I share the response of Julia Hartley Brewer on this one.  One flabby, hopeful hand is not a reason to send for the smelling salts and my favourite method was to smile regretfully and tell the offender that unfortunately I didn’t date outside my own species. Obviously time had to be allowed for them to work out what this meant but the light generally dawned.

Men tend to be simple, staggeringly vain creatures who often seem to genuinely believe that they’re in with a chance even when the object of their misplaced desire is clearly out of their league.  They’ll try it on with someone from a Premier club when they’re never going to get out of the kick-about-in-the-park level.

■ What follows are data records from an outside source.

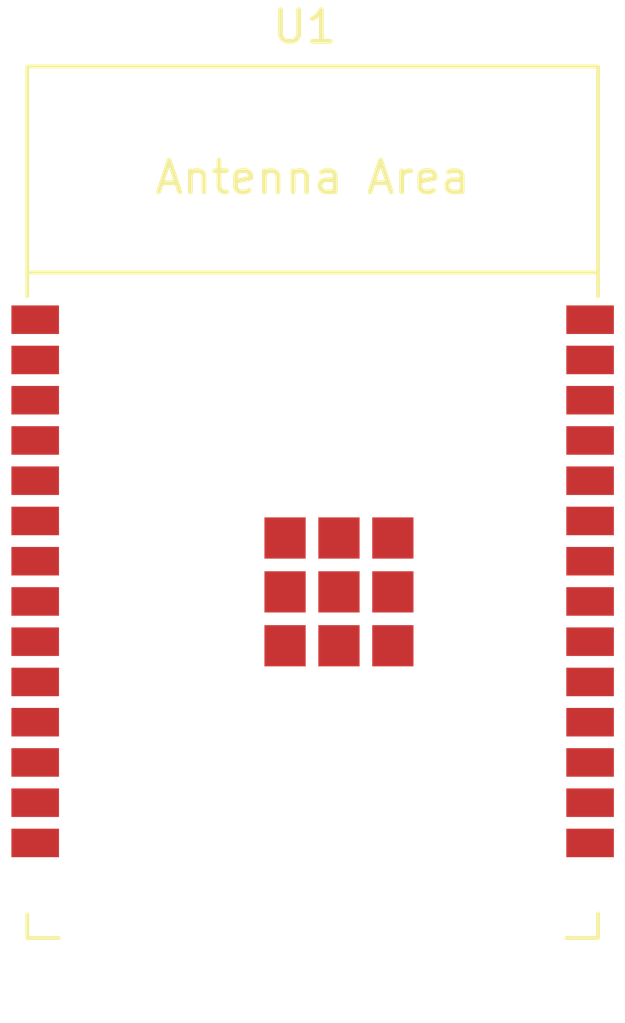
<source format=kicad_pcb>
(kicad_pcb
	(version 20241229)
	(generator "pcbnew")
	(generator_version "9.0")
	(general
		(thickness 1.6)
		(legacy_teardrops no)
	)
	(paper "A4")
	(layers
		(0 "F.Cu" signal)
		(2 "B.Cu" signal)
		(9 "F.Adhes" user "F.Adhesive")
		(11 "B.Adhes" user "B.Adhesive")
		(13 "F.Paste" user)
		(15 "B.Paste" user)
		(5 "F.SilkS" user "F.Silkscreen")
		(7 "B.SilkS" user "B.Silkscreen")
		(1 "F.Mask" user)
		(3 "B.Mask" user)
		(17 "Dwgs.User" user "User.Drawings")
		(19 "Cmts.User" user "User.Comments")
		(21 "Eco1.User" user "User.Eco1")
		(23 "Eco2.User" user "User.Eco2")
		(25 "Edge.Cuts" user)
		(27 "Margin" user)
		(31 "F.CrtYd" user "F.Courtyard")
		(29 "B.CrtYd" user "B.Courtyard")
		(35 "F.Fab" user)
		(33 "B.Fab" user)
		(39 "User.1" user)
		(41 "User.2" user)
		(43 "User.3" user)
		(45 "User.4" user)
	)
	(setup
		(pad_to_mask_clearance 0)
		(allow_soldermask_bridges_in_footprints no)
		(tenting front back)
		(pcbplotparams
			(layerselection 0x00000000_00000000_55555555_55555551)
			(plot_on_all_layers_selection 0x00000000_00000000_00000000_00000000)
			(disableapertmacros no)
			(usegerberextensions no)
			(usegerberattributes yes)
			(usegerberadvancedattributes yes)
			(creategerberjobfile no)
			(dashed_line_dash_ratio 12.000000)
			(dashed_line_gap_ratio 3.000000)
			(svgprecision 4)
			(plotframeref no)
			(mode 1)
			(useauxorigin no)
			(hpglpennumber 1)
			(hpglpenspeed 20)
			(hpglpendiameter 15.000000)
			(pdf_front_fp_property_popups yes)
			(pdf_back_fp_property_popups yes)
			(pdf_metadata yes)
			(pdf_single_document no)
			(dxfpolygonmode yes)
			(dxfimperialunits yes)
			(dxfusepcbnewfont yes)
			(psnegative no)
			(psa4output no)
			(plot_black_and_white yes)
			(sketchpadsonfab no)
			(plotpadnumbers no)
			(hidednponfab no)
			(sketchdnponfab yes)
			(crossoutdnponfab yes)
			(subtractmaskfromsilk no)
			(outputformat 1)
			(mirror no)
			(drillshape 0)
			(scaleselection 1)
			(outputdirectory "./")
		)
	)
	(net 0 "")
	(net 1 "Net-(U1-GND-Pad1)")
	(net 2 "unconnected-(U1-GPIO23-Pad21)")
	(net 3 "unconnected-(U1-NC-Pad22)")
	(net 4 "unconnected-(U1-GPIO3-Pad5)")
	(net 5 "unconnected-(U1-GPIO27-Pad18)")
	(net 6 "unconnected-(U1-GPIO15-Pad19)")
	(net 7 "unconnected-(U1-GPIO6-Pad8)")
	(net 8 "unconnected-(U1-EN{slash}CHIP_PU-Pad3)")
	(net 9 "unconnected-(U1-GPIO28-Pad15)")
	(net 10 "unconnected-(U1-GPIO9-Pad11)")
	(net 11 "unconnected-(U1-GPIO2-Pad4)")
	(net 12 "unconnected-(U1-U0TXD{slash}GPIO11-Pad25)")
	(net 13 "unconnected-(U1-3V3-Pad2)")
	(net 14 "unconnected-(U1-GPIO14{slash}USB_D+-Pad14)")
	(net 15 "unconnected-(U1-GPIO1-Pad7)")
	(net 16 "unconnected-(U1-GPIO24-Pad23)")
	(net 17 "unconnected-(U1-NC-Pad20)")
	(net 18 "unconnected-(U1-GPIO8-Pad10)")
	(net 19 "unconnected-(U1-GPIO26-Pad27)")
	(net 20 "unconnected-(U1-GPIO4-Pad17)")
	(net 21 "unconnected-(U1-GPIO10-Pad12)")
	(net 22 "unconnected-(U1-GPIO0-Pad6)")
	(net 23 "unconnected-(U1-GPIO13{slash}USB_D--Pad13)")
	(net 24 "unconnected-(U1-U0RXD{slash}GPIO12-Pad24)")
	(net 25 "unconnected-(U1-GPIO25-Pad26)")
	(net 26 "unconnected-(U1-GPIO5-Pad16)")
	(net 27 "unconnected-(U1-GPIO7-Pad9)")
	(footprint "PCM_Espressif:ESP32-C5-WROOM-1" (layer "F.Cu") (at 150 96.25))
	(embedded_fonts no)
)

</source>
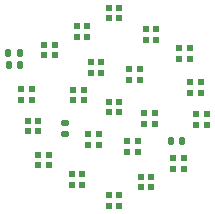
<source format=gbr>
%TF.GenerationSoftware,KiCad,Pcbnew,8.0.4*%
%TF.CreationDate,2024-10-23T12:54:15+11:00*%
%TF.ProjectId,SC_Logo_LED,53435f4c-6f67-46f5-9f4c-45442e6b6963,rev?*%
%TF.SameCoordinates,Original*%
%TF.FileFunction,Soldermask,Top*%
%TF.FilePolarity,Negative*%
%FSLAX46Y46*%
G04 Gerber Fmt 4.6, Leading zero omitted, Abs format (unit mm)*
G04 Created by KiCad (PCBNEW 8.0.4) date 2024-10-23 12:54:15*
%MOMM*%
%LPD*%
G01*
G04 APERTURE LIST*
G04 Aperture macros list*
%AMRoundRect*
0 Rectangle with rounded corners*
0 $1 Rounding radius*
0 $2 $3 $4 $5 $6 $7 $8 $9 X,Y pos of 4 corners*
0 Add a 4 corners polygon primitive as box body*
4,1,4,$2,$3,$4,$5,$6,$7,$8,$9,$2,$3,0*
0 Add four circle primitives for the rounded corners*
1,1,$1+$1,$2,$3*
1,1,$1+$1,$4,$5*
1,1,$1+$1,$6,$7*
1,1,$1+$1,$8,$9*
0 Add four rect primitives between the rounded corners*
20,1,$1+$1,$2,$3,$4,$5,0*
20,1,$1+$1,$4,$5,$6,$7,0*
20,1,$1+$1,$6,$7,$8,$9,0*
20,1,$1+$1,$8,$9,$2,$3,0*%
G04 Aperture macros list end*
%ADD10R,0.500000X0.500000*%
%ADD11RoundRect,0.135000X0.135000X0.185000X-0.135000X0.185000X-0.135000X-0.185000X0.135000X-0.185000X0*%
%ADD12RoundRect,0.140000X-0.140000X-0.170000X0.140000X-0.170000X0.140000X0.170000X-0.140000X0.170000X0*%
%ADD13RoundRect,0.140000X0.170000X-0.140000X0.170000X0.140000X-0.170000X0.140000X-0.170000X-0.140000X0*%
G04 APERTURE END LIST*
D10*
%TO.C,D3*%
X151754000Y-92899434D03*
X151754000Y-93799434D03*
X152654000Y-93799434D03*
X152654000Y-92899434D03*
%TD*%
%TO.C,D2*%
X149035250Y-94469105D03*
X149035250Y-95369105D03*
X149935250Y-95369105D03*
X149935250Y-94469105D03*
%TD*%
%TO.C,D5*%
X157722750Y-96345493D03*
X157722750Y-97245493D03*
X158622750Y-97245493D03*
X158622750Y-96345493D03*
%TD*%
%TO.C,D15*%
X148747473Y-100738000D03*
X149647473Y-100738000D03*
X149647473Y-99838000D03*
X148747473Y-99838000D03*
%TD*%
%TO.C,D1*%
X146316500Y-96038776D03*
X146316500Y-96938776D03*
X147216500Y-96938776D03*
X147216500Y-96038776D03*
%TD*%
%TO.C,D10*%
X152654000Y-109676566D03*
X152654000Y-108776566D03*
X151754000Y-108776566D03*
X151754000Y-109676566D03*
%TD*%
%TO.C,D13*%
X145779000Y-103368274D03*
X145779000Y-102468274D03*
X144879000Y-102468274D03*
X144879000Y-103368274D03*
%TD*%
%TO.C,D21*%
X154760527Y-102738000D03*
X155660527Y-102738000D03*
X155660527Y-101838000D03*
X154760527Y-101838000D03*
%TD*%
%TO.C,D14*%
X145247750Y-100668422D03*
X145247750Y-99768422D03*
X144347750Y-99768422D03*
X144347750Y-100668422D03*
%TD*%
%TO.C,D12*%
X146685250Y-106230507D03*
X146685250Y-105330507D03*
X145785250Y-105330507D03*
X145785250Y-106230507D03*
%TD*%
%TO.C,D7*%
X159160250Y-101907578D03*
X159160250Y-102807578D03*
X160060250Y-102807578D03*
X160060250Y-101907578D03*
%TD*%
%TO.C,D20*%
X153292928Y-105068127D03*
X154192928Y-105068127D03*
X154192928Y-104168127D03*
X153292928Y-104168127D03*
%TD*%
D11*
%TO.C,R1*%
X144274000Y-96716000D03*
X143254000Y-96716000D03*
%TD*%
D10*
%TO.C,D9*%
X155372750Y-108106895D03*
X155372750Y-107206895D03*
X154472750Y-107206895D03*
X154472750Y-108106895D03*
%TD*%
%TO.C,D17*%
X153484536Y-98090405D03*
X153484536Y-98990405D03*
X154384536Y-98990405D03*
X154384536Y-98090405D03*
%TD*%
D12*
%TO.C,C1*%
X143284000Y-97732000D03*
X144244000Y-97732000D03*
%TD*%
%TO.C,C2*%
X157000000Y-104140000D03*
X157960000Y-104140000D03*
%TD*%
D10*
%TO.C,D16*%
X150215072Y-98407873D03*
X151115072Y-98407873D03*
X151115072Y-97507873D03*
X150215072Y-97507873D03*
%TD*%
%TO.C,D4*%
X154879000Y-94703653D03*
X154879000Y-95603653D03*
X155779000Y-95603653D03*
X155779000Y-94703653D03*
%TD*%
D13*
%TO.C,C3*%
X148082000Y-103604000D03*
X148082000Y-102644000D03*
%TD*%
D10*
%TO.C,D19*%
X150023464Y-103585595D03*
X150023464Y-104485595D03*
X150923464Y-104485595D03*
X150923464Y-103585595D03*
%TD*%
%TO.C,D6*%
X158629000Y-99207726D03*
X158629000Y-100107726D03*
X159529000Y-100107726D03*
X159529000Y-99207726D03*
%TD*%
%TO.C,D11*%
X149529000Y-107872347D03*
X149529000Y-106972347D03*
X148629000Y-106972347D03*
X148629000Y-107872347D03*
%TD*%
%TO.C,D18*%
X151754000Y-100838000D03*
X151754000Y-101738000D03*
X152654000Y-101738000D03*
X152654000Y-100838000D03*
%TD*%
%TO.C,D8*%
X158091500Y-106537224D03*
X158091500Y-105637224D03*
X157191500Y-105637224D03*
X157191500Y-106537224D03*
%TD*%
M02*

</source>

And now we get to the but …  the elephant that no-one wants to mention. In any organisation there is at least one little minx who will stop at nothing to get to the top and that means trading sexual favours.  No doubt we can all name several now successful women who have taken this path.  Men are to blame for falling for it but it does tend to give the rest of us a bad name and a misleading picture of what the normal woman will tolerate.  (My top tip for dealing with these woman is to become their best friend as quickly as possible and get them to put in some pillow talk about your need for a pay rise.  And on the plus side they have access to great gossip).

There is clearly work to be done on both sides.  I am truly appalled to discover that pressure has been put on complainants of serious sexual assaults to keep quiet.  This must count as abetting a crime and should be prosecuted as such.

We can sort this out, people.  It’s not rocket science.   Let’s get started.